✍️ Note to future me: progress counts, even when it happens in ten-minute slices.
The lie I kept telling myself
I used to think learning new dev skills required a quiet desk, long uninterrupted blocks, and a brain that was not busy tracking who just asked for water again.
Then I became a parent to two kids under 5. The calendar did not clear. The house did not get quieter. The desire to learn stuck around.
So I changed the model.
My new unit of progress: the small window
With small kids, time is not the real constraint. Continuity is.
I do not learn in evenings. I learn in:
- The 12 minutes before someone wakes up.
- The 20 minutes of quiet time that sometimes happens.
- The hour after bedtime that competes with dishes, laundry, and just being a person.
The win is not squeezing more hours from the day. The win is turning tiny windows into reps that stack up.
The real problem is context switching
Most of my learning falls apart when I treat it like entertainment. I watch a video, feel inspired, and then forget everything.
With kids, I cannot afford that. If I pick up a tool or concept, I need a way to:
- Stop instantly.
- Resume later without rebuilding my whole mental state.
That means I need artifacts.
The artifact rule
Every learning session ends with something I can come back to:
- A single note called “Next step” with one sentence.
- A saved failing test.
- A tiny repo with one working example.
- A screenshot of the error and what fixed it.
If I do not leave a breadcrumb, I will spend the next session just trying to remember where I was.
The highest-leverage artifact: a quick blog post
Of everything I leave behind, short blog posts help the most.
- They force me to explain the work in plain language, which exposes gaps.
- They create a narrative I can re-enter fast. Yesterday’s what, why, and next is right there.
- They are searchable, shareable, and motivating. Tiny wins add up when I can see them.
- They double as documentation for future me.
If I have 15 minutes, I would rather publish a 200-word build log than watch a 15-minute video. The post pays me back next time.
What I’m learning, and how I choose it
When time is tight, the wrong learning goal feels like punishment.
I filter topics with three questions:
- Will I use this in the next 30 days?
- Can I practice it in 15 minutes?
- Does it reduce future complexity or pain?
If it is “no” to all three, it goes on a parking list.
This is not about lowering ambition. It is about treating attention like a scarce resource.
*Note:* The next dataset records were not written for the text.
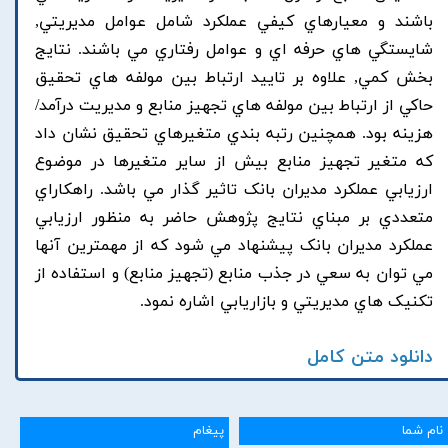
باشند و معيارهاي کيفي عملکرد شامل عوامل مديريتي,
شايستگي هاي حرفه اي و عوامل رفتاري مي باشند. نتايج
بخش کمي, علاوه بر تاييد ارتباط بين مولفه هاي تحقيق
حاکي از ارتباط بين مولفه هاي تجهيز منابع و مديريت درآمد/
هزينه بود. همچنين رتبه بندي متغيرهاي تحقيق نشان داد
که متغير تجهيز منابع بيش از ساير متغيرها در موضوع
ارزيابي عملکرد مديران بانک تاثير گذار مي باشد. راهکاراي
متعددي بر مبناي نتايج پژوهش حاضر به منظور ارزيابي
عملکرد مديران بانک پيشنهاد مي شود که از مهمترين آنها
مي توان به سعي در جذب منابع (تجهيز منابع) و استفاده از
تکنيک هاي مديريتي و بازاريابي اشاره نمود.
دانلود متن کامل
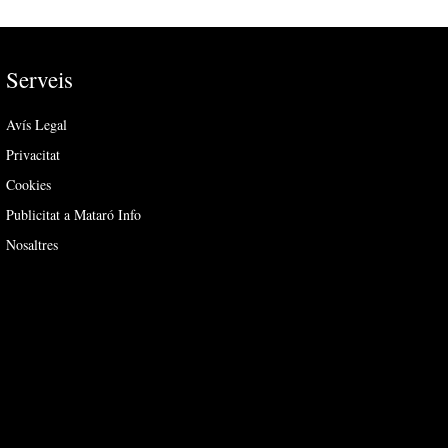
Serveis
Avís Legal
Privacitat
Cookies
Publicitat a Mataró Info
Nosaltres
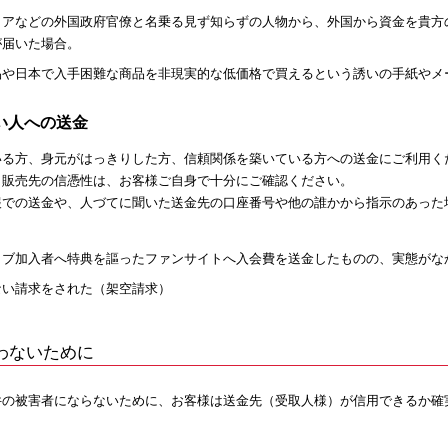
リアなどの外国政府官僚と名乗る見ず知らずの人物から、外国から資金を貴方
が届いた場合。
品や日本で入手困難な商品を非現実的な低価格で買えるという誘いの手紙やメ
い人への送金
いる方、身元がはっきりした方、信頼関係を築いている方への送金にご利用く
、販売先の信憑性は、お客様ご自身で十分にご確認ください。
報での送金や、人づてに聞いた送金先の口座番号や他の誰かから指示のあった
ラブ加入者へ特典を謳ったファンサイトへ入会費を送金したものの、実態がな
ない請求をされた（架空請求）
わないために
件の被害者にならないために、お客様は送金先（受取人様）が信用できるか確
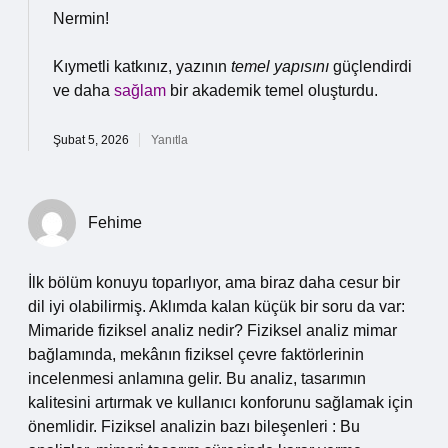
Nermin!
Kıymetli katkınız, yazının
temel yapısını
güçlendirdi
ve daha
sağlam
bir akademik temel oluşturdu.
Şubat 5, 2026
Yanıtla
Fehime
İlk bölüm konuyu toparlıyor, ama biraz daha cesur bir
dil iyi olabilirmiş. Aklımda kalan küçük bir soru da var:
Mimaride fiziksel analiz nedir? Fiziksel analiz mimar
bağlamında, mekânın fiziksel çevre faktörlerinin
incelenmesi anlamına gelir. Bu analiz, tasarımın
kalitesini artırmak ve kullanıcı konforunu sağlamak için
önemlidir. Fiziksel analizin bazı bileşenleri : Bu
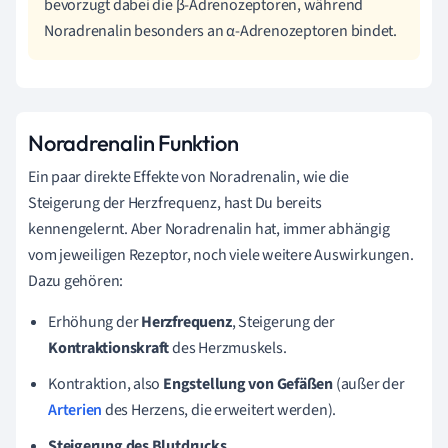
bevorzugt dabei die β-Adrenozeptoren, während
Noradrenalin besonders an α-Adrenozeptoren bindet.
Noradrenalin Funktion
Ein paar direkte Effekte von Noradrenalin, wie die
Steigerung der Herzfrequenz, hast Du bereits
kennengelernt. Aber Noradrenalin hat, immer abhängig
vom jeweiligen Rezeptor, noch viele weitere Auswirkungen.
Dazu gehören:
Erhöhung der
Herzfrequenz
, Steigerung der
Kontraktionskraft
des Herzmuskels.
Kontraktion, also
Engstellung von Gefäßen
(außer der
Arterien
des Herzens, die erweitert werden).
Steigerung des Blutdrucks.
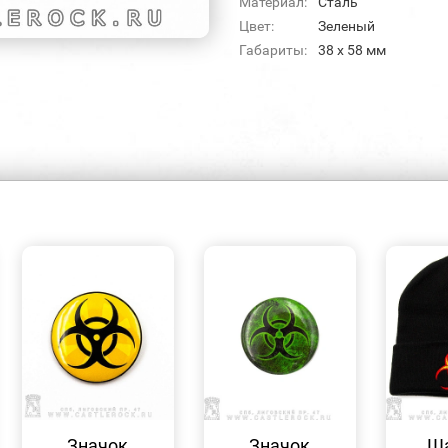
Материал:
Сталь
Цвет:
Зеленый
Габариты:
38 х 58 мм
БЫСТРЫЙ
БЫСТРЫЙ
ПРОСМОТР
ПРОСМОТР
Значок
Значок
Ша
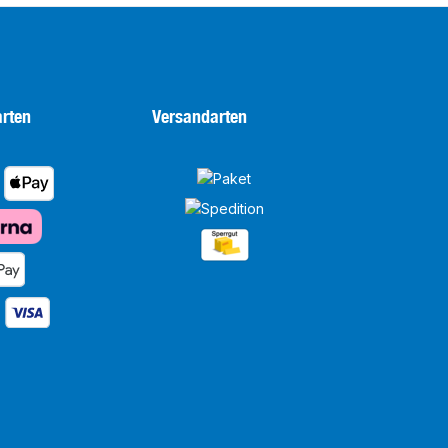
rten
Versandarten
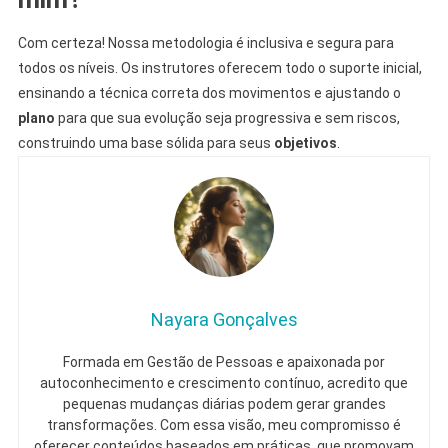
Com certeza! Nossa metodologia é inclusiva e segura para
todos os níveis. Os instrutores oferecem todo o suporte inicial,
ensinando a técnica correta dos movimentos e ajustando o
plano
para que sua evolução seja progressiva e sem riscos,
construindo uma base sólida para seus
objetivos
.
Nayara Gonçalves
Formada em Gestão de Pessoas e apaixonada por
autoconhecimento e crescimento contínuo, acredito que
pequenas mudanças diárias podem gerar grandes
transformações. Com essa visão, meu compromisso é
oferecer conteúdos baseados em práticas, que promovam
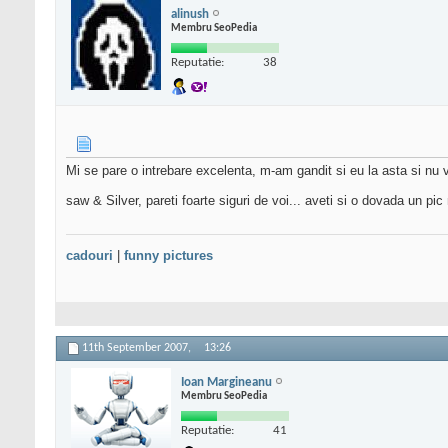
alinush
Membru SeoPedia
Reputatie:
38
Mi se pare o intrebare excelenta, m-am gandit si eu la asta si nu
saw & Silver, pareti foarte siguri de voi... aveti si o dovada un pic
cadouri
|
funny pictures
11th September 2007,
13:26
Ioan Margineanu
Membru SeoPedia
Reputatie:
41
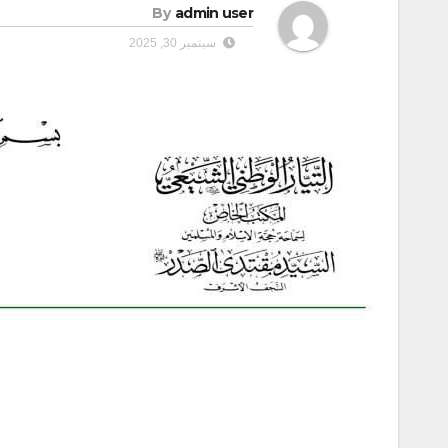
By
admin user
سبتمبر 30, 2025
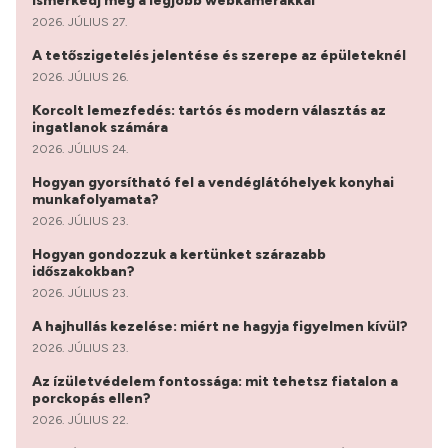
Ismerkedj meg a legjobb webkamerákkal
2026. JÚLIUS 27.
A tetőszigetelés jelentése és szerepe az épületeknél
2026. JÚLIUS 26.
Korcolt lemezfedés: tartós és modern választás az
ingatlanok számára
2026. JÚLIUS 24.
Hogyan gyorsítható fel a vendéglátóhelyek konyhai
munkafolyamata?
2026. JÚLIUS 23.
Hogyan gondozzuk a kertünket szárazabb
időszakokban?
2026. JÚLIUS 23.
A hajhullás kezelése: miért ne hagyja figyelmen kívül?
2026. JÚLIUS 23.
Az ízületvédelem fontossága: mit tehetsz fiatalon a
porckopás ellen?
2026. JÚLIUS 22.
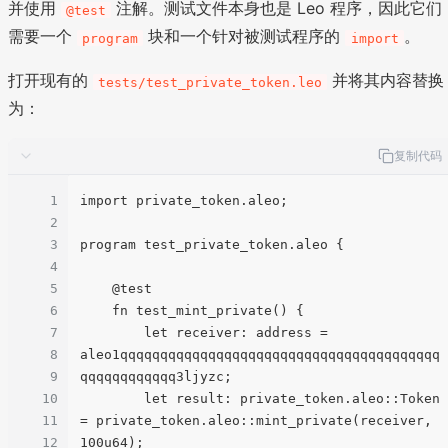
并使用
注解。测试文件本身也是 Leo 程序，因此它们
@test
需要一个
块和一个针对被测试程序的
。
program
import
打开现有的
并将其内容替换
tests/test_private_token.leo
为：
复制代码
1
My “parent schedule” learning loop
I do not rely on motivation. I rely on a loop:
- Capture
- Keep a running list of questions I hit while building.
- Pick one thread
- One question becomes the session. Not “learn Rust.” Instead: “Write a one-off script to seed the DB with three sample posts.”
- Build the smallest thing that proves understanding
- One endpoint. One component. One test.
- Write the next step before I stop
- Short enough that future me cannot pretend it is unclear.
- Optional but powerful: publish a quick build log
- 5 to 10 minutes to summarize what worked, what did not, and what is next.
This keeps the work from turning into a pile of half-starts.
The emotional part no one talks about
There is a special frustration that shows up when you try to learn after you have already given your best energy away.
Sometimes I sit down and realize I have:
- No patience left.
- No curiosity left.
- No brain left.
That does not mean I am failing. It means I am human.
On those days, I pick one of these:
- Read one page of docs.
- Refactor something tiny.
- Write down what confused me.
- Stop and sleep.
Sleep is not a reward. It is a dependency.
The surprising upside: kids force clarity
Kids do not care about abstractions. They care about results. That mindset rubs off.
Parenthood has pushed me to:
- Prefer simple solutions over clever ones.
- Make progress visible.
- Break problems into steps that fit real life.
That is not just parenting. That is engineering.
What success looks like right now
Success is not mastering everything.
Success is:
- Shipping small things consistently.
- Building a library of examples I can reuse.
- Staying curious without burning out.
- Being present with my kids and still growing.
- Hitting publish on short build posts that keep momentum alive.
My two kids under 5 will not remember whether I learned the new framework in 2026. They will remember whether I showed up.
I want to be the parent who shows up, and the developer who keeps learning. That is the balance I am practicing, one small window and one small blog post at a time.